Material provided
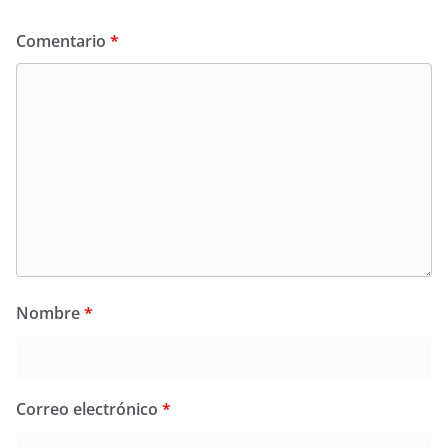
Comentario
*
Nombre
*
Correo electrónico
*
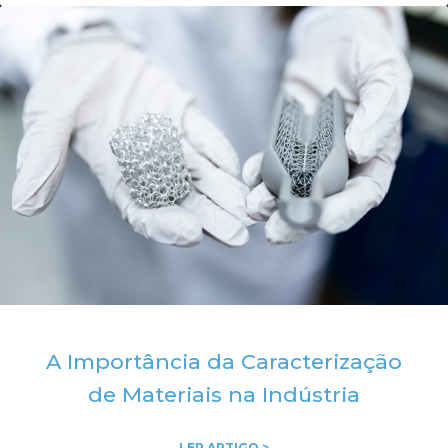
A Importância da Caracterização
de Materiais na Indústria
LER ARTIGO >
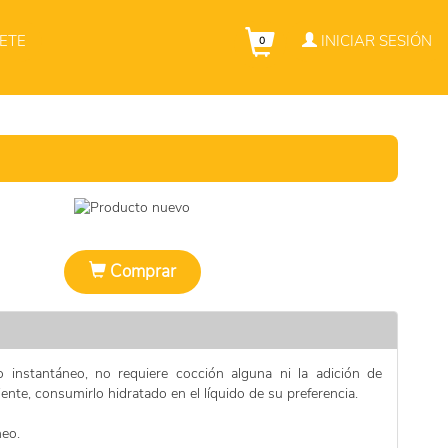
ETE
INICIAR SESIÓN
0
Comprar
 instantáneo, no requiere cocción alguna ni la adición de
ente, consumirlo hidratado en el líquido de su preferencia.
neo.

What is being asked
Give the text read from all the items above as a Markdown table with columns Row and Text, one numbered row per line, skipping blank lines and leaving out the pictures.

Written answer
| Row | Text |
|---|---|
| 1 | Comentario |
| 2 | * |
| 3 | Nombre |
| 4 | * |
| 5 | Correo electrónico |
| 6 | * |
| 7 | A Importância da Caracterização |
| 8 | de Materiais na Indústria |
| 9 | LER ARTIGO > |
| 10 | ETE |
| 11 | INICIAR SESIÓN |
| 12 | 0 |
| 13 | Comprar |
| 14 |  instantáneo, no requiere cocción alguna ni la adición de |
| 15 | ente, consumirlo hidratado en el líquido de su preferencia. |
| 16 | neo. |